Quisiera hacer un llamamiento a todos los católicos devotos: estudiantes que están a punto de graduarse en la universidad, madres cuyos hijos abandonan el nido, hombres y mujeres de negocios con una buena situación económica y jubilados jóvenes: ¿Considerarías en oración pasar unos años como profesor en una escuela católica? La mies es abundante, pero los obreros son pocos. Tal vez seáis vosotros los obreros que el Señor quiere enviar, aquellos por los que los fieles llevan tanto tiempo rezando.

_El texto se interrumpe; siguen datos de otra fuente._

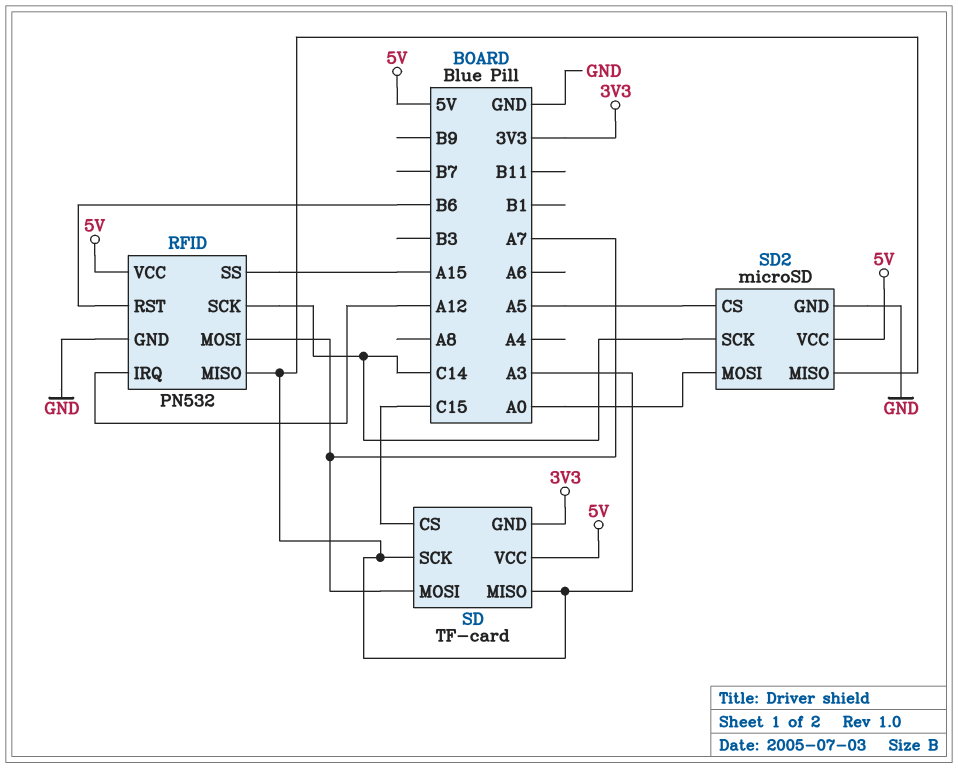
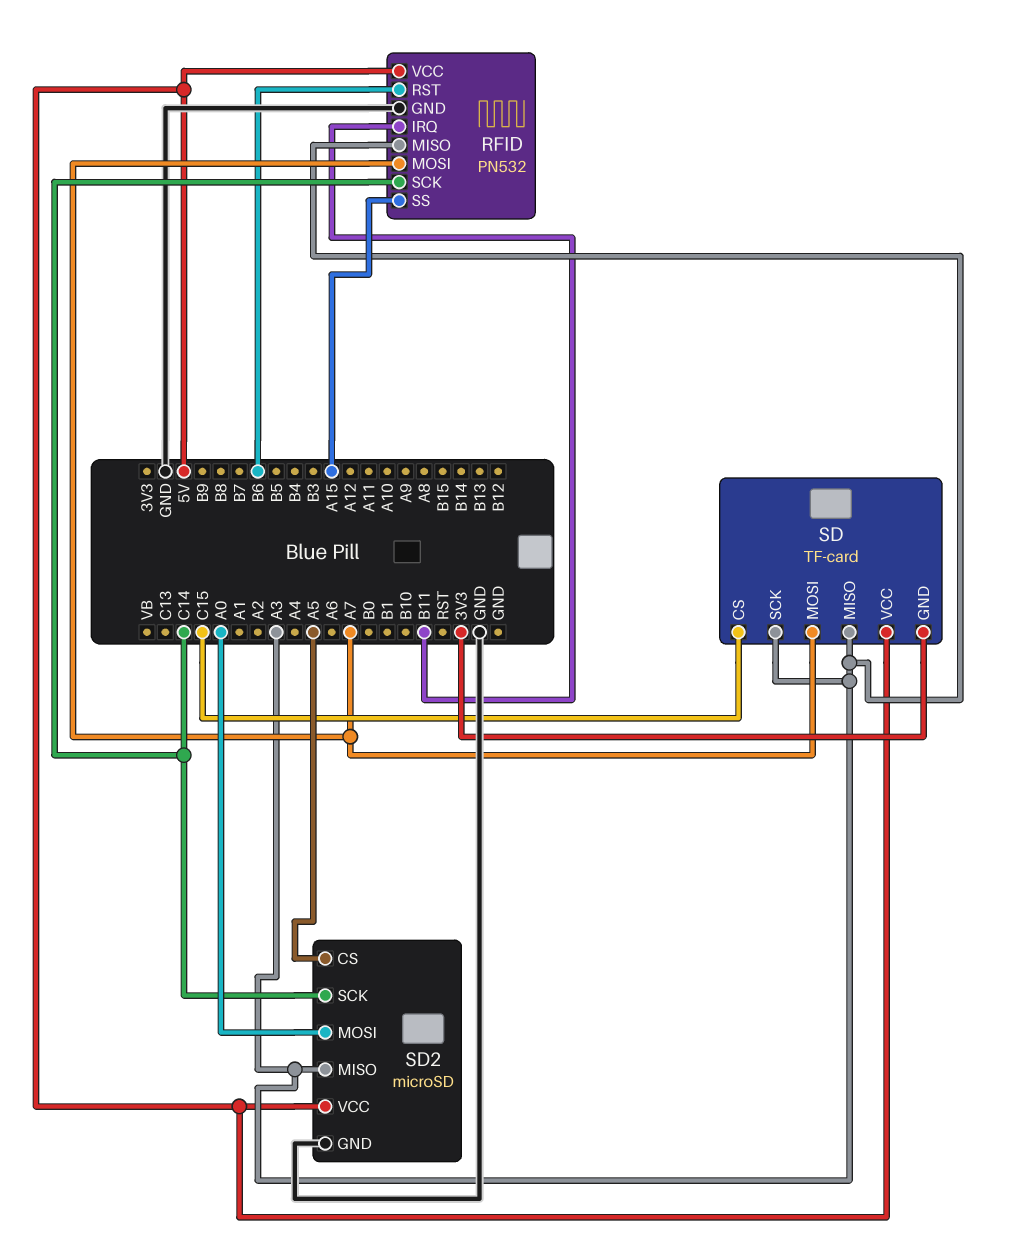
RFID pin IRQ: A12 -> B11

La enseñanza no es un trabajo fácil, y es aún más difícil después de décadas de trabajo en otros campos. La advertencia del filósofo francés Étienne Gilson suena más cierta en la educación: "La piedad no sustituye a la técnica". Los profesores deben conocer sus materias y encontrar formas eficaces de comunicar esos conocimientos. Pero si pueden hacerlo, y si creen devotamente, el impacto que pueden tener en la fe de los jóvenes puede mover montañas.
Al celebrar nuestras escuelas católicas, reunámonos y aumentemos el número de profesores de escuelas católicas. Porque ellos son los misioneros que hacen que las escuelas católicas merezcan ser celebradas. Son los pastores que conducen a sus jóvenes ovejas a adorar al Señor.